In 2020, India banned more than 200 apps — many of which were Chinese, including the wildly popular video platform TikTok.
Chinese vendors have also come under the thumb of Indian regulators because “they have “grown very fast very quickly,” noted Tarun Pathak, a research director at Counterpoint.
“More clarity is being sought by India on how Chinese firms do their business here,” he said. “Their balance sheets are now being looked into.”
He added that the Indian government is tightening regulations for foreign phone makers because they have realized that “these companies need India more than India needs them.”
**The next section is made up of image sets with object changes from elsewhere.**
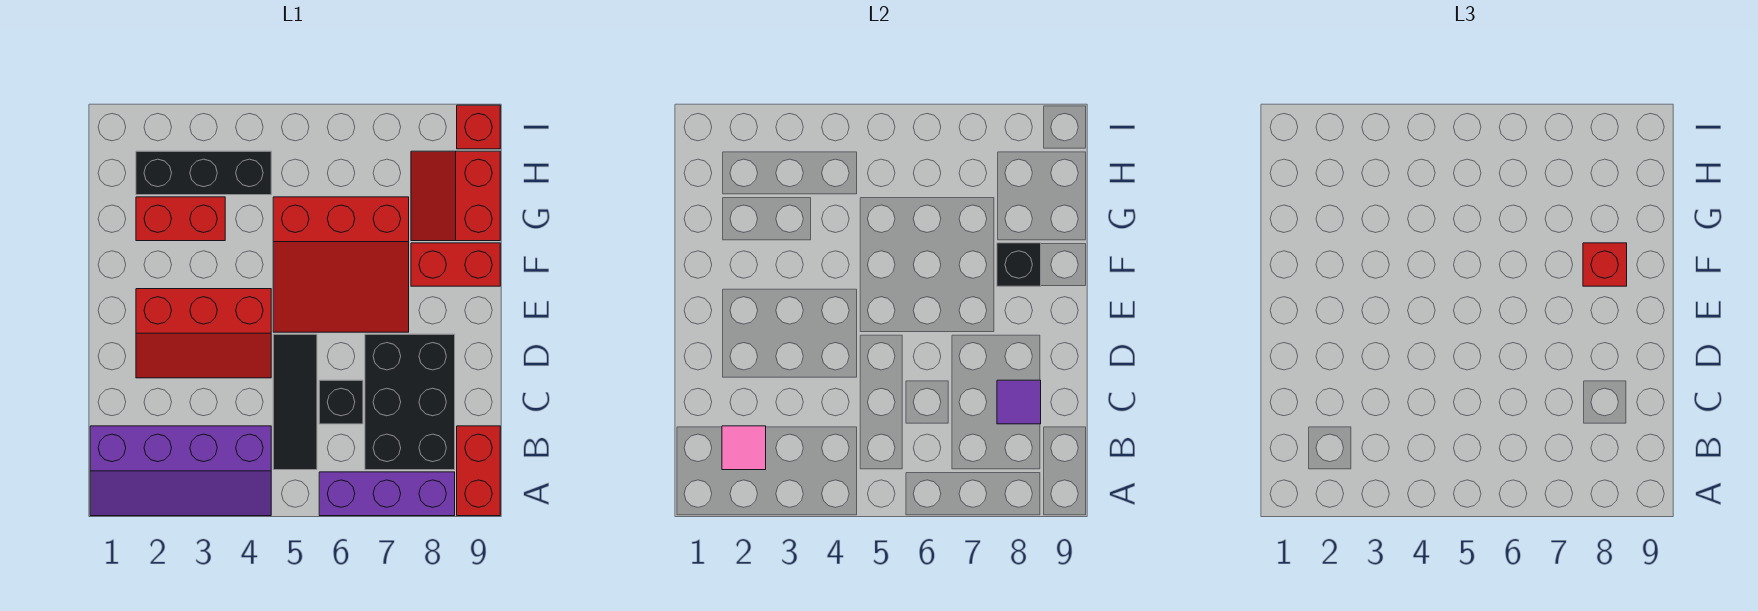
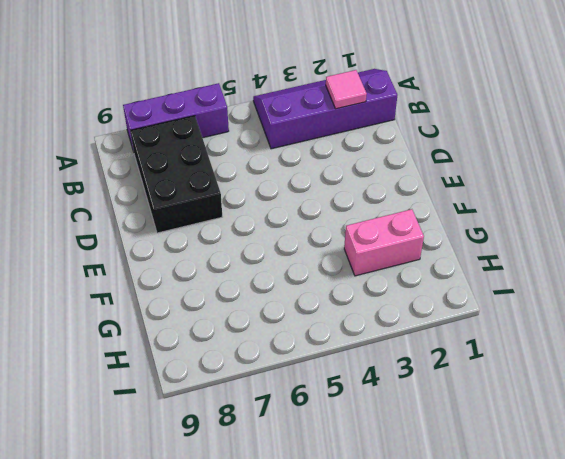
pink brick G2:G3 level 1 -> red brick G2:G3 level 1
none -> red brick A9:B9 level 1
none -> black tile B5:D5 level 1
none -> black brick C6 level 1

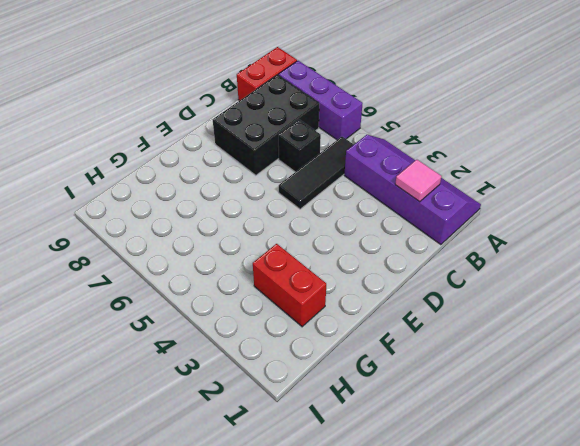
none -> red slope D2:E4 level 1 top E
none -> red slope E5:G7 level 1 top G
none -> red brick F8:F9 level 1

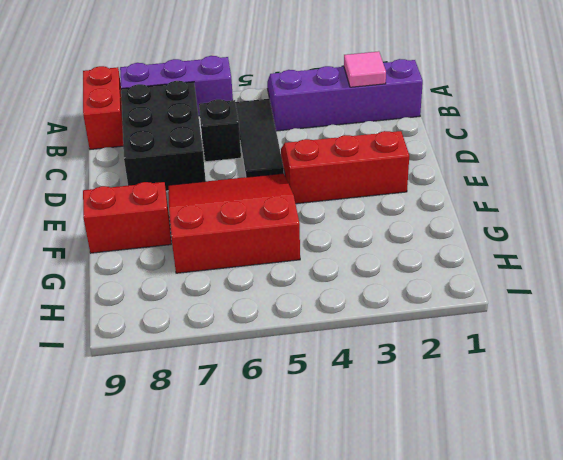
none -> red brick G2:G3 level 1
none -> red slope G8:H9 level 1 top 9
none -> black brick H2:H4 level 1

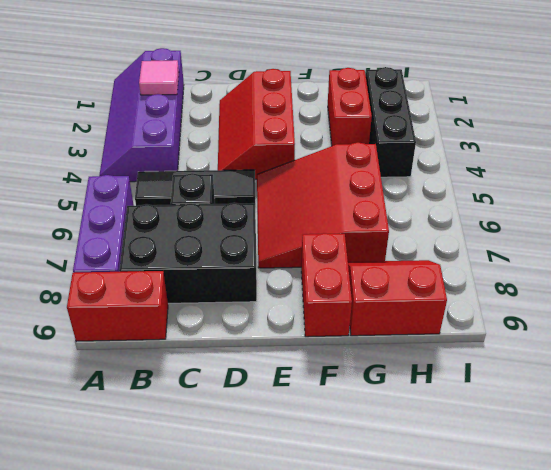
none -> red brick I9 level 1
none -> purple tile C8 level 2
none -> black brick F8 level 2

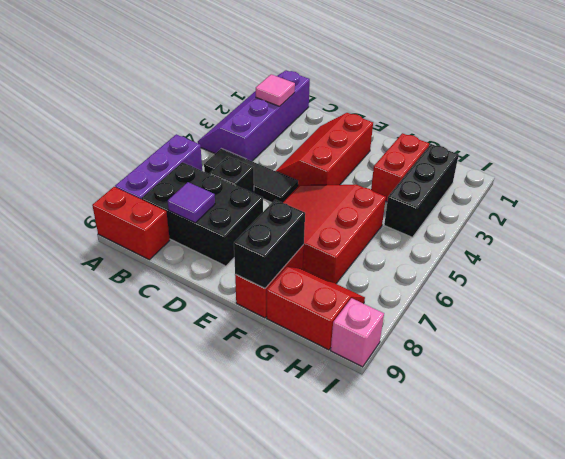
black brick F8:F9 level 2 -> black brick F8 level 2
pink brick I9 level 1 -> red brick I9 level 1
none -> red brick F8 level 3

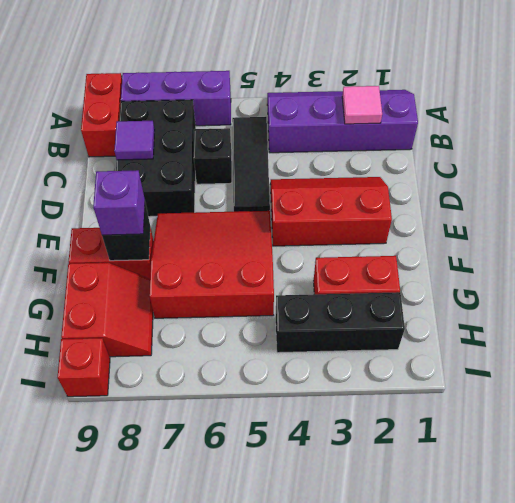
purple brick F8 level 3 -> red brick F8 level 3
Although regulatory crackdowns are making business in India difficult, experts say it’s unlikely New Delhi would put an outright ban on Chinese smartphones.
“Chinese firms are here to stay,” said Pathak, adding that there are “no other takers.”
South Korean giant Samsung is the second-best-selling smartphone brand in the country and the only non-Chinese firm among the top five sellers in India, according to data from Counterpoint. But it “cannot grow its share of the market from 20% to 60% overnight,” said Pathak.
Apple (AAPL) has had big plans for India for years now, but has only captured a tiny sliver of the market as its products are prohibitively expensive for most Indians.
Kiranjeet Kaur, an associate research director at International Data Corporation (IDC), also expects these companies to bounce back by the time the Diwali festival season — driven by shopping — begins in India in October. She added that these probes would hardly matter to Indian consumers.
After the border clashes, calls for a boycott of Chinese companies, including phone makers, had engulfed India, recalls Kaur.
Chinese phones are here to stay
Despite these protests, there was “not a dent in the shipment numbers” of these companies, and they continued to dominate the market, she added.
India’s love for Chinese smartphones transcends any political tensions, mainly because they are seen as great value in a highly price-sensitive market.
While Indian manufacturers have come up with affordable smartphones in the past few years —including one developed by Mukesh Ambani, the billionaire head of sprawling Indian conglomerate Reliance, in partnership with Google — these have failed to make much of a splash among consumers.
“If you compare the features, Chinese smartphones offer a lot more, and cost only a little bit more,” said Kaur.
And, despite the new legal challenges, China can’t afford to abandon the Indian market. The South Asia country of over 1.3 billion people is the world’s second biggest smartphone market after China, said Counterpoint’s Pathak.
“India is super important for all major players, whether American or Chinese,” he said. It is also the world’s biggest “emerging market” as “almost half of the country is still not connected to smartphones,” he added.
The Covid-related slowdown in China, which has hammered consumer activity, makes India even more attractive to firms from across the border.